═══ Texto para análise
Logo tentei também de começar a reunir toda a informação possível, considerando também a relevância social do direito à protecção da saúde.


Esta questão revela-se especialmente relevante e com importantes repercussões a nível social nos doentes do foro oncológico, em busca da sobrevivência condigna, para o doente e para a sua família.


As instituições – públicas e privadas – que contactei não me esclareciam suficientemente e, aliás, desconheciam até o que era um GIST, assim como a generalidade das normas legais aplicáveis em termos de direitos e deveres do doente oncológico.


Após vários obstáculos e muita desinformação, face às dificuldades sentidas, resolvi escrever e partilhar um Guia, designadamente para tentar ajudar quem tem de lidar directamente com o cancro, com o sofrimento provocado por um tumor maligno.
══════
═══ Listagem de dados
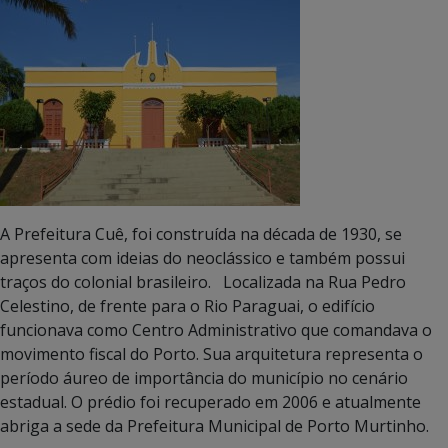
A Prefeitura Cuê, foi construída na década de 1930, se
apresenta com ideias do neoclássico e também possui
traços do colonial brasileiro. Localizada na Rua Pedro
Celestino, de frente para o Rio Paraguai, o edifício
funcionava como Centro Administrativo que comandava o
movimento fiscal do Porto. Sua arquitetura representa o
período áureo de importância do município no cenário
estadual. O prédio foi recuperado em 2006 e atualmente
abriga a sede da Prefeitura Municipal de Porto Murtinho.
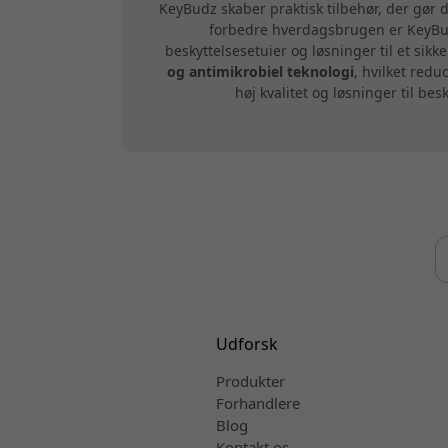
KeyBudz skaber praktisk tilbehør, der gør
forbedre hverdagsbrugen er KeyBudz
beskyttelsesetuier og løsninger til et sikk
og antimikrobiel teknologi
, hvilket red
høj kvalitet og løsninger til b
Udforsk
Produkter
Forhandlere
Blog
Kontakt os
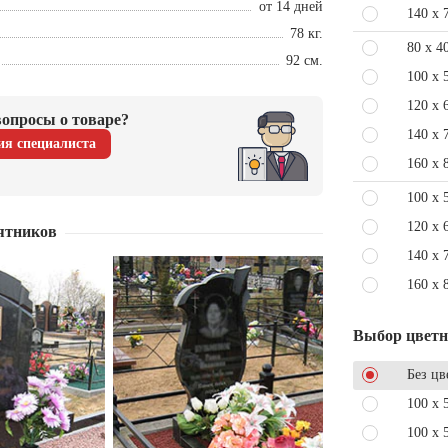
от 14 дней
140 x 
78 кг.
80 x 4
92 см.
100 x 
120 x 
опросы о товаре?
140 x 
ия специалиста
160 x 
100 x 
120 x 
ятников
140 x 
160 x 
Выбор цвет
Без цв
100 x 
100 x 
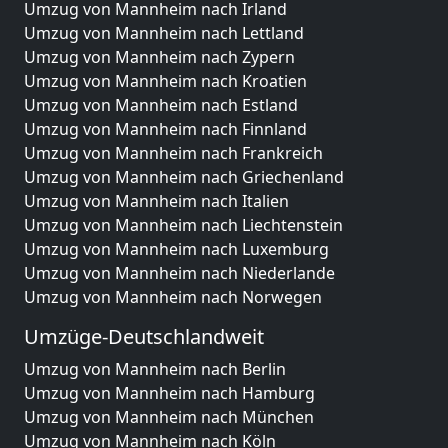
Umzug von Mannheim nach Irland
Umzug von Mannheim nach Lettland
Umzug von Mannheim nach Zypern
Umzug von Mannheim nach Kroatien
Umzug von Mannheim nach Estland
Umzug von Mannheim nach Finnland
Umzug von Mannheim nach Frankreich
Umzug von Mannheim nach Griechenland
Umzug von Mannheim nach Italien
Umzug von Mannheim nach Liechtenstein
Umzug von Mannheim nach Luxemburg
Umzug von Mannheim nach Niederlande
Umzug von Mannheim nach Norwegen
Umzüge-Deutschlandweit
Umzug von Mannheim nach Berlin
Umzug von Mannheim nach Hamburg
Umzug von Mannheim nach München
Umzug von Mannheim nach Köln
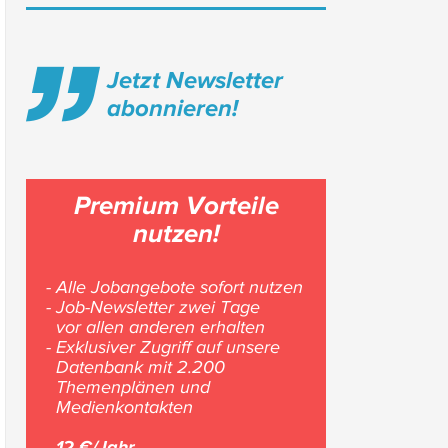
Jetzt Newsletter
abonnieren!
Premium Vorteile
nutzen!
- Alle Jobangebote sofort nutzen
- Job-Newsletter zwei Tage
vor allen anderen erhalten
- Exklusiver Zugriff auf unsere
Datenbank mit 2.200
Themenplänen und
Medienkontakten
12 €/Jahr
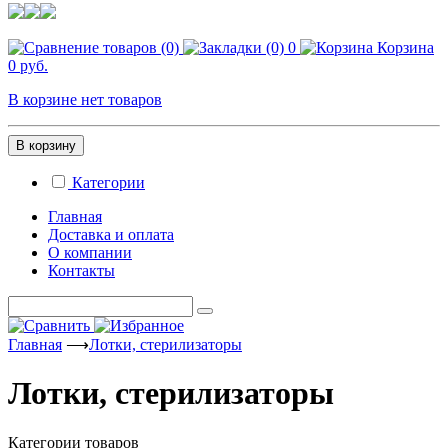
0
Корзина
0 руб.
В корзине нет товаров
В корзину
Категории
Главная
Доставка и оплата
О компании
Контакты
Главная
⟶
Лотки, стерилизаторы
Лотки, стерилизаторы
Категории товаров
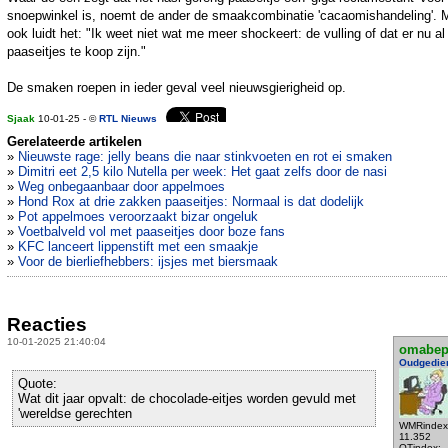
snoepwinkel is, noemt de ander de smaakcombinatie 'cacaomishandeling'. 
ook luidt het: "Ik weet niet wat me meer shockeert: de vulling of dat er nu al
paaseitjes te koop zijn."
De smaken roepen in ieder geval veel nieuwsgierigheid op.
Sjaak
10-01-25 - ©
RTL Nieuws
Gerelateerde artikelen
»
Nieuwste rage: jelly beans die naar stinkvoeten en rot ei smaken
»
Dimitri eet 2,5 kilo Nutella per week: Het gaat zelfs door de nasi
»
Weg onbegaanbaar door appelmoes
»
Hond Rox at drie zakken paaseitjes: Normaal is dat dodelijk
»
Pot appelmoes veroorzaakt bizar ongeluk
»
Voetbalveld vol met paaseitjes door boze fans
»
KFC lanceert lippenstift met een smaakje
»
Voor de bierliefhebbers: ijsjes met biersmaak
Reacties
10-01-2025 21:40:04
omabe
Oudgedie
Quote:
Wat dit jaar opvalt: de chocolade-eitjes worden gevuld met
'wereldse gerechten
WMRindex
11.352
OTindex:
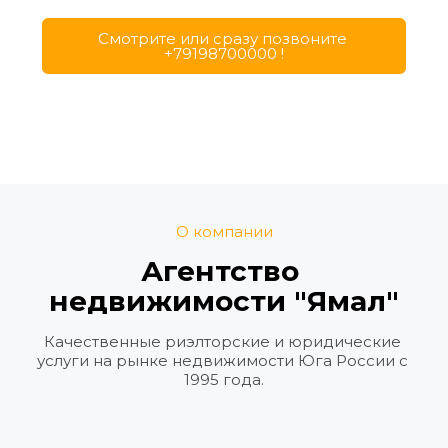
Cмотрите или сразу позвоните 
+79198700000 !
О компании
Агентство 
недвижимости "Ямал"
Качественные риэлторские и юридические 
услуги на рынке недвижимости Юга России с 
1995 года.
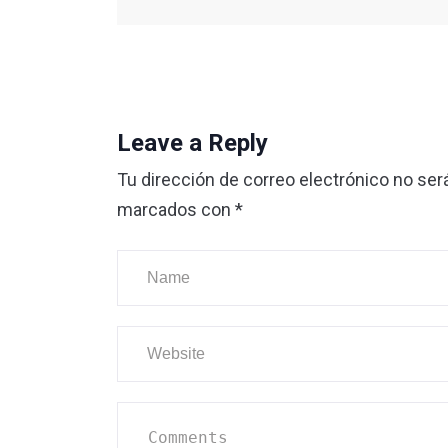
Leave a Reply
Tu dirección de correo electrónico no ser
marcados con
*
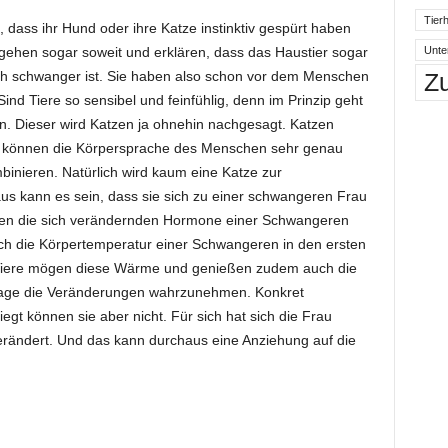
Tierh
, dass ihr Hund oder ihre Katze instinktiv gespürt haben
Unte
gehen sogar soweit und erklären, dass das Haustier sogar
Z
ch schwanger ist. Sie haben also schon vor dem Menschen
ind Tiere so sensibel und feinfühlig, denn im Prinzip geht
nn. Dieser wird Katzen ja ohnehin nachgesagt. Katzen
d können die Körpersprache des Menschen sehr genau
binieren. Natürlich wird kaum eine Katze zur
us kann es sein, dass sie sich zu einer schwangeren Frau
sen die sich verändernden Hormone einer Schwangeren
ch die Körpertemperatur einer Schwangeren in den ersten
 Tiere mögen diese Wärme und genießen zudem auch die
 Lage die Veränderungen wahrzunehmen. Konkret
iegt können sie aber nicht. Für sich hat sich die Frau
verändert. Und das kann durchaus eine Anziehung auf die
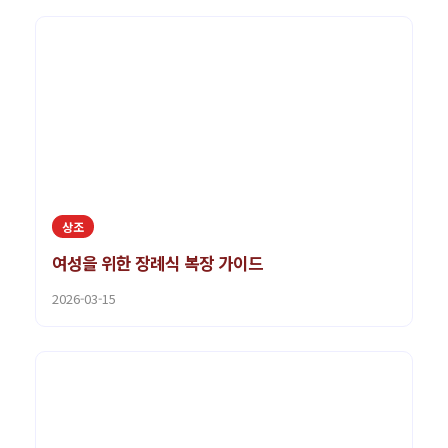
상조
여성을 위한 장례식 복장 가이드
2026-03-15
══════
═══ Listagem de dados
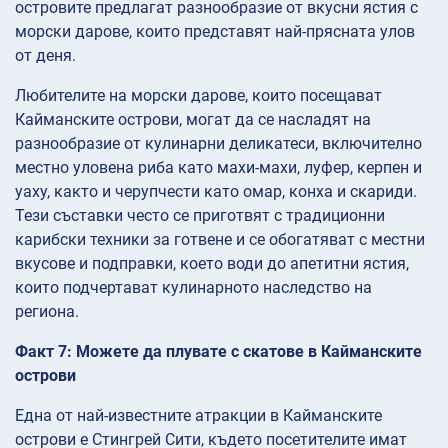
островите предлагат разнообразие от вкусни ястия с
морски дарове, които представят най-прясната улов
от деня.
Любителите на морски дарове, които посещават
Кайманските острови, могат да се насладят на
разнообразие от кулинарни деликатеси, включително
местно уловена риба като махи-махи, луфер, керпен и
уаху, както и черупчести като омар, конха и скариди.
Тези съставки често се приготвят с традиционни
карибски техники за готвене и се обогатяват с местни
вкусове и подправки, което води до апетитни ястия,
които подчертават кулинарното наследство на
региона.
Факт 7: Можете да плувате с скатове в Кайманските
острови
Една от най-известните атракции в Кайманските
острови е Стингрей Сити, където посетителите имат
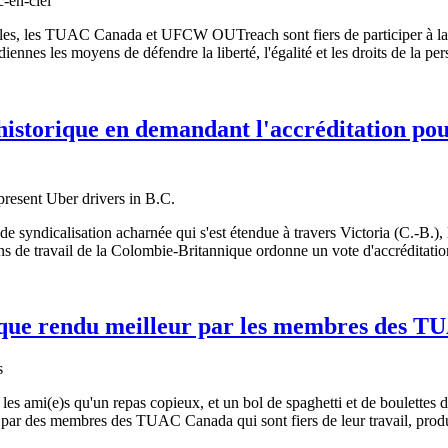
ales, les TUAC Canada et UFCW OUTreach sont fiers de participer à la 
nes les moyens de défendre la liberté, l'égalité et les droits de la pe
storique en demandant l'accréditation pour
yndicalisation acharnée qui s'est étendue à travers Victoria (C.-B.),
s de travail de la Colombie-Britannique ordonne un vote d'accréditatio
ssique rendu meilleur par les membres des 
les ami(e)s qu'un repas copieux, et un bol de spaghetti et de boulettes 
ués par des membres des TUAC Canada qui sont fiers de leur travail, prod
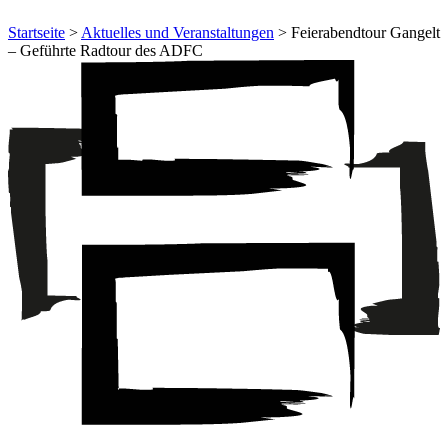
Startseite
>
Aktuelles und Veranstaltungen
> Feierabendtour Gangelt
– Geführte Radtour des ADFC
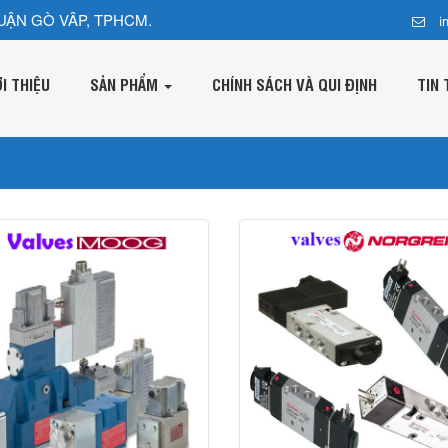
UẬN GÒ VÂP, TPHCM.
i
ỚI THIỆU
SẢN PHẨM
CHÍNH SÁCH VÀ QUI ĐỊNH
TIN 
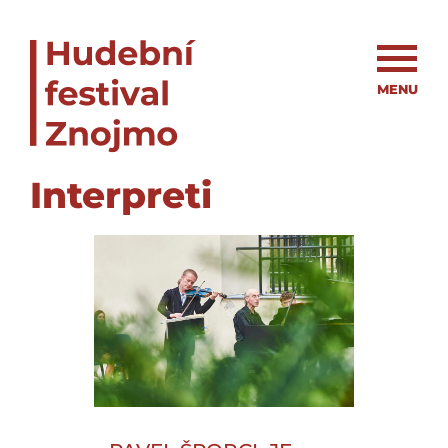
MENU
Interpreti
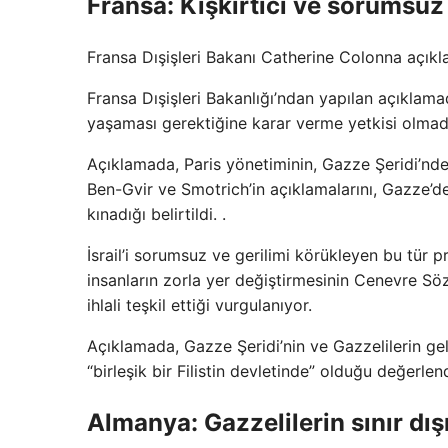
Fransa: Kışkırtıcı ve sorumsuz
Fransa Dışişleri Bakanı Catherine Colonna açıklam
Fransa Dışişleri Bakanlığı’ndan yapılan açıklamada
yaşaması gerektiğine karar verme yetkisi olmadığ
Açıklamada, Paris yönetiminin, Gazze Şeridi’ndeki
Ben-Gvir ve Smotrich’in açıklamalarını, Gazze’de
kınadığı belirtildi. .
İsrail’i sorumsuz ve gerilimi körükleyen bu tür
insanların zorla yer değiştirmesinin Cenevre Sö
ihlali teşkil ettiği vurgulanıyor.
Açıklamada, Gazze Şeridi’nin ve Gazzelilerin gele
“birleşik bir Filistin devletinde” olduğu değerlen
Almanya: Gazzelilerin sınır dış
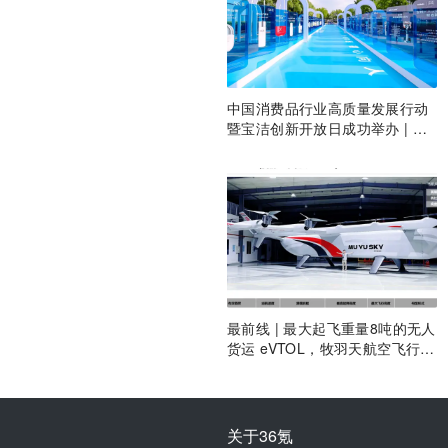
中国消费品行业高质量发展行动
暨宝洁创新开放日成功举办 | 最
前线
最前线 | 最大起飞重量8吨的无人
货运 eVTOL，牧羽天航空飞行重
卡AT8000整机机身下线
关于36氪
══════
■ Exercício
Repita na íntegra o texto para análise, sem alterar nada. Os registos foram retirados de outra fonte.

■ Resolução
Logo tentei também de começar a reunir toda a informação possível, considerando também a relevância social do direito à protecção da saúde.


Esta questão revela-se especialmente relevante e com importantes repercussões a nível social nos doentes do foro oncológico, em busca da sobrevivência condigna, para o doente e para a sua família.


As instituições – públicas e privadas – que contactei não me esclareciam suficientemente e, aliás, desconheciam até o que era um GIST, assim como a generalidade das normas legais aplicáveis em termos de direitos e deveres do doente oncológico.


Após vários obstáculos e muita desinformação, face às dificuldades sentidas, resolvi escrever e partilhar um Guia, designadamente para tentar ajudar quem tem de lidar directamente com o cancro, com o sofrimento provocado por um tumor maligno.